Malgré des décennies de traque et de poursuite des criminels de guerre nazis, il en reste encore beaucoup. En juin, par exemple, Reinhold Hanning, ancien garde SS âgé de 94 ans, a été reconnu coupable de complicité de meurtre pour 170 000 personnes à Auschwitz. Mais le temps presse pour trouver ces nazis encore vivants et les procureurs se sont tournés vers une nouvelle technologie pour renforcer leurs moyens: la réalité virtuelle.
Andy Eckardt de NBC News rapporte que le personnel du bureau d’enquête criminelle de l’État bavarois ou Landeskriminalamt (LKA) a créé une reproduction numérique du camp d’Auschwitz-Birkenau, qui permet aux utilisateurs de parcourir virtuellement son périmètre de 15 km. Ils peuvent grimper dans les tours de garde et se rendre à la caserne pour découvrir ce qu’une personne travaillant dans le camp aurait pu éviter et ce qu’il était impossible de rater.

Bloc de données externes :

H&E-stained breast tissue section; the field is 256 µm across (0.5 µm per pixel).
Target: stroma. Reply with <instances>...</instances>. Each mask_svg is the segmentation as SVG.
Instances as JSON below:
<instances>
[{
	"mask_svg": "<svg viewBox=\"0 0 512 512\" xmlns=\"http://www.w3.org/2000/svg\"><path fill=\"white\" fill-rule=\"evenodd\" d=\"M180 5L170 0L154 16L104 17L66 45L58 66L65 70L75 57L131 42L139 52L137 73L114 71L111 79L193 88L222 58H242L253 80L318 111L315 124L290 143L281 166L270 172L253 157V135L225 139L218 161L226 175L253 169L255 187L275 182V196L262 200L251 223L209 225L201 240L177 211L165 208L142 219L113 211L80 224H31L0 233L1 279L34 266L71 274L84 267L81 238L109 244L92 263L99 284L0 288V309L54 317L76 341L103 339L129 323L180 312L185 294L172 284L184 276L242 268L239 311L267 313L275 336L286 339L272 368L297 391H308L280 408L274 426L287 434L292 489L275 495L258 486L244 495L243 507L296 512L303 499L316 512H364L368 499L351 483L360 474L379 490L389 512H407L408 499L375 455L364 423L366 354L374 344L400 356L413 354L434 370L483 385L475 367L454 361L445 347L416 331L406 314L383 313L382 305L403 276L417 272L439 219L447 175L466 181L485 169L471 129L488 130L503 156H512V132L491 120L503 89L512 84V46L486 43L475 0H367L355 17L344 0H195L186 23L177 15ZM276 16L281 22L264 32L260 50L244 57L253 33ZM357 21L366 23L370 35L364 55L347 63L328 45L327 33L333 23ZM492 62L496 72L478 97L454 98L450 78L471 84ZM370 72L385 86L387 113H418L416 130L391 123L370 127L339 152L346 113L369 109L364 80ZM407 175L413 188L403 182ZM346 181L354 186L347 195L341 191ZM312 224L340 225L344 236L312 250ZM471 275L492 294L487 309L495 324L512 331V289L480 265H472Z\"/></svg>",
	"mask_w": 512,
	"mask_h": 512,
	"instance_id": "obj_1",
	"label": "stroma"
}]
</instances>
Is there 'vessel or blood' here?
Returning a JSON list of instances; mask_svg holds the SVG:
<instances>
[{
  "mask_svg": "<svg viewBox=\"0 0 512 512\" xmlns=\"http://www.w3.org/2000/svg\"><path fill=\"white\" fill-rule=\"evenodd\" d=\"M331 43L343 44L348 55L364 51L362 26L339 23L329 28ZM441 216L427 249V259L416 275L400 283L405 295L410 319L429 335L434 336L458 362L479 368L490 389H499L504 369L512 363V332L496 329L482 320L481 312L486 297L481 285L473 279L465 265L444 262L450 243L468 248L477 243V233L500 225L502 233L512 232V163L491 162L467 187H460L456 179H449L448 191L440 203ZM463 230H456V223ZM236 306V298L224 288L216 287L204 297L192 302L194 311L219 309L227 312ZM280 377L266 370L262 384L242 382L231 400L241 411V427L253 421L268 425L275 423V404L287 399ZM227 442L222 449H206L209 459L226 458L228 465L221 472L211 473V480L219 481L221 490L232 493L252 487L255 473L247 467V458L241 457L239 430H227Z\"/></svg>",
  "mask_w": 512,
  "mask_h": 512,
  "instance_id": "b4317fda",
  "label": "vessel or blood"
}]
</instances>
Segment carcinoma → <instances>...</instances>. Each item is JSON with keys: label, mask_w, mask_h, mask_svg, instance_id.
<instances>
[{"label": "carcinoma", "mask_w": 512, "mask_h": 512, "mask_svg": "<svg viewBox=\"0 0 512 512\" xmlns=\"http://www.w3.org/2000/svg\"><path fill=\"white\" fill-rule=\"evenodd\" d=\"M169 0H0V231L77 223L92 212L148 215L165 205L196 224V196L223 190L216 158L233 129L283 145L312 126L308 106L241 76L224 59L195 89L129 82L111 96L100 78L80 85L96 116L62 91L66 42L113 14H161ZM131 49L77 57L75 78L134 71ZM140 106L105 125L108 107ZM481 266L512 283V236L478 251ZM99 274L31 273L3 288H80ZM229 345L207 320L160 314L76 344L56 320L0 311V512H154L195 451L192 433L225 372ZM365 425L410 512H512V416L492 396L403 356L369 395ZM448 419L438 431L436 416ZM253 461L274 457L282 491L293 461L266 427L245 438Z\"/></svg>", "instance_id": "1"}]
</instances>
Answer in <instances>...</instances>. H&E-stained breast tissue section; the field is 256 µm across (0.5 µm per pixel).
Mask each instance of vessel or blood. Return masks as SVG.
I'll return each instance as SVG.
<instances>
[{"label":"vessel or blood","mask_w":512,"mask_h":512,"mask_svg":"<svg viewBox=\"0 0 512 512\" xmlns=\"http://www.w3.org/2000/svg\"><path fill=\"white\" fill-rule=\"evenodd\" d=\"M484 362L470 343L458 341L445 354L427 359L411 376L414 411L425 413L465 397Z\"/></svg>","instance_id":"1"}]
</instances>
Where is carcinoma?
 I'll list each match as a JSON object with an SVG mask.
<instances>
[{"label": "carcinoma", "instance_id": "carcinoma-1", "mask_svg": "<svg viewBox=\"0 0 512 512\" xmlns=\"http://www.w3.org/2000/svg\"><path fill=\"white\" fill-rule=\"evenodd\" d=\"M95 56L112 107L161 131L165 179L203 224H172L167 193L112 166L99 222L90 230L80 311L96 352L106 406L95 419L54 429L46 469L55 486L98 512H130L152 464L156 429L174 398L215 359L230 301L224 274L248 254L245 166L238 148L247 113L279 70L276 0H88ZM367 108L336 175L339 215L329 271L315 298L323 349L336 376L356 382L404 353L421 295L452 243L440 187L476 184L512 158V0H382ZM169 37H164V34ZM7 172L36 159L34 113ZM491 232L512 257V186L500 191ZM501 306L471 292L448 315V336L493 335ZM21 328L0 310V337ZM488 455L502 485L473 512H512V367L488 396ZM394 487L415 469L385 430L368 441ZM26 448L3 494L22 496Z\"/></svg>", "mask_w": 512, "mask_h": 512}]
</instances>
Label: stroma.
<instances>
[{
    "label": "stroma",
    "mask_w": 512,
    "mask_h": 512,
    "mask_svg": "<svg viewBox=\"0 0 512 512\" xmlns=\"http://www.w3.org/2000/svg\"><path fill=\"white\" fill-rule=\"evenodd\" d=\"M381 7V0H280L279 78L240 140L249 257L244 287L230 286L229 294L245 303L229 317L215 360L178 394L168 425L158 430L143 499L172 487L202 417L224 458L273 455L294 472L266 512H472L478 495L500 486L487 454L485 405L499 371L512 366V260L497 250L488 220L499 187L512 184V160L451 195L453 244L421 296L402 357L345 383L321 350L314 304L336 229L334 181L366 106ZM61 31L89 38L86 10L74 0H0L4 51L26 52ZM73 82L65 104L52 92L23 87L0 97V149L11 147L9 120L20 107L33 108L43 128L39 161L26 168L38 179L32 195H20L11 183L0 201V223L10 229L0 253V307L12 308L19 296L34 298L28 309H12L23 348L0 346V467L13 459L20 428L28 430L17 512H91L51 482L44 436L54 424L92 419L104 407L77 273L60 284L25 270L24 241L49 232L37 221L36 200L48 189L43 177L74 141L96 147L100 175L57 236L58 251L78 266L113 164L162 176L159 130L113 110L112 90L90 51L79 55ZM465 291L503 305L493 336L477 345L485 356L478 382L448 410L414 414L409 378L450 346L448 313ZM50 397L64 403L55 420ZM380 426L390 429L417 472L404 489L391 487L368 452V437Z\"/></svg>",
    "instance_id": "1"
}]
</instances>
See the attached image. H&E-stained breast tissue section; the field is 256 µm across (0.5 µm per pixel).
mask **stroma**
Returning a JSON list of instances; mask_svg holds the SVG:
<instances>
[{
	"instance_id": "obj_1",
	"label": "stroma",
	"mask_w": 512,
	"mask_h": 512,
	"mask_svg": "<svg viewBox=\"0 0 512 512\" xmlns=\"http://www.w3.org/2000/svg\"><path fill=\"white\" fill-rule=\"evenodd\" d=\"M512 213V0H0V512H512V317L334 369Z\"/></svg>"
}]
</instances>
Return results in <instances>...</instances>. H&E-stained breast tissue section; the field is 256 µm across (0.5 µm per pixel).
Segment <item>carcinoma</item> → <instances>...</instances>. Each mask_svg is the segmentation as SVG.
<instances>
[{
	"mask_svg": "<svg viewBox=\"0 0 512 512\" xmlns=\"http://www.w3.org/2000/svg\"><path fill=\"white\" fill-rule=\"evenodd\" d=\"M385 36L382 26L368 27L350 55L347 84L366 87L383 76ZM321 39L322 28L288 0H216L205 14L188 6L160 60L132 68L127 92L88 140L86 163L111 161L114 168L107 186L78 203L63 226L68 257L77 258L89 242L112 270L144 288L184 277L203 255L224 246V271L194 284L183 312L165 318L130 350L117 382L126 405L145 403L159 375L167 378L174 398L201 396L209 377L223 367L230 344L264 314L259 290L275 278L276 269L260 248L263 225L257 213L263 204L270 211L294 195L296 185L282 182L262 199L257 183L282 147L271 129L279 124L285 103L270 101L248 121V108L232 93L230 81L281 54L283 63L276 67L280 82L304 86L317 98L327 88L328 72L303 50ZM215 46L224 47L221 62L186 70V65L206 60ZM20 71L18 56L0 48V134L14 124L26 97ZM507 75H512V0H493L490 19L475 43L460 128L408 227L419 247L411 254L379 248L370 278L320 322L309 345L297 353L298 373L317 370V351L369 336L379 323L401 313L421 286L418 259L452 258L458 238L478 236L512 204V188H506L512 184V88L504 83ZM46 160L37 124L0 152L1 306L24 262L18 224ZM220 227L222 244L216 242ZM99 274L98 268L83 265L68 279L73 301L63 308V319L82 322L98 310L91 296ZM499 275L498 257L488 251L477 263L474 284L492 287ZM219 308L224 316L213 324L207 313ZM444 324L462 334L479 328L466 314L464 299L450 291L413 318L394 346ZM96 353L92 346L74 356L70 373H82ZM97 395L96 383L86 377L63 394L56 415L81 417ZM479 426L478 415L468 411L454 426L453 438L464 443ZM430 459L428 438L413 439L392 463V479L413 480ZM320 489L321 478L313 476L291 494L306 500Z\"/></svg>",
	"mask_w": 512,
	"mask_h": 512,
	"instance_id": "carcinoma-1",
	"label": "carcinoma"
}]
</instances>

«Ce modèle peut être utilisé dans des procès pour contrer l'objection de suspects affirmant qu'ils n'ont pas assisté aux exécutions ni aux manifestations devant les chambres à gaz depuis leur point de vue», a déclaré à Eckardt Jens Rommel, responsable de l'agence fédérale allemande chargée d'enquêter sur les crimes de guerre nazis.
La récréation était dirigée par le développeur de logiciels médico-légaux Ralf Breker, qui utilisait les plans de construction détaillés laissés par les nazis pour reconstruire le camp tel qu'il était pendant les années de guerre, y compris des pièces détruites par les Alliés à la fin de la guerre. Son équipe s'est également rendue à Auschwitz en 2013 pour mieux comprendre le camp et a balayé les dernières clôtures, casernes et tours de guet.
En combinant toutes ces informations avec des photographies aériennes et des milliers de photos d'archives du camp, Breker a créé la simulation déchirante de la réalité virtuelle, qui permet de visualiser le camp en été comme en hiver. La simulation inclut même la position des arbres individuels pour montrer s’ils pouvaient bloquer une vue spécifique, ainsi que des images fantomatiques de prisonniers marchant dans le camp.
Eckardt rapporte que les tribunaux allemands examinent actuellement 30 cas présumés de criminels de guerre d'Auschwitz, trois cas du camp de Majdanek en Pologne occupée et huit de Stutthof, un camp situé dans l'ancienne ville libre de Dantzig, à présent libre.
Le VR aide les procureurs à savoir si les suspects mentent à propos de ce qu'ils savaient. "Légalement, la question concerne l'intention: un suspect doit-il savoir que des personnes ont été emmenées dans les chambres à gaz ou qu'on leur a tiré dessus?", A déclaré Rommel à Deborah Cole, de l'Agence France-Presse. "Ce modèle est un outil très bon et très moderne pour l'enquête parce qu'il peut aider à répondre à cette question. "
Cole rapporte que le modèle a été créé pour la première fois, alors que les procureurs avaient constitué un dossier contre Johann Breyer, accusé de complicité dans le meurtre de plus de 200 000 personnes à Auschwitz. Il est décédé en 2014 avant d'être extradé des États-Unis, mais l'affaire a engendré un modèle 3D du camp. Un modèle plus avancé a été produit pour être utilisé pendant l'essai de Hanning. La version actuelle, qui est la plus sophistiquée à ce jour, est maintenant prête à être utilisée dans les prochains essais.
«Les Allemands étaient très précis. Nous avons pu reconstruire chaque structure, car nous avions des plans pour chacune d’elles», déclare Breker à Cole. «Notre équipe n’enquête que sur les meurtres et nous sommes généralement les premiers sur les lieux du crime, nous constatons donc que beaucoup de choses sont très désagréables. Mais quand je suis rentré dans la chambre d'hôtel chaque soir après avoir été à Auschwitz, j'ai été brisé. Nous avons passé chaque jour avec le responsable des archives et il nous a fourni tant de détails choquants. ”
Une fois les derniers essais terminés, la LKA a déclaré qu’elle pourrait prêter son modèle aux mémoriaux de l’Holocauste ou aux collections de recherche. Compte tenu de la nature extrêmement sensible du modèle, la première priorité du bureau est de s’assurer que le logiciel ne tombe pas entre les mains de personnes qui l’utiliseraient comme propagande ou pour en faire des jeux vidéo.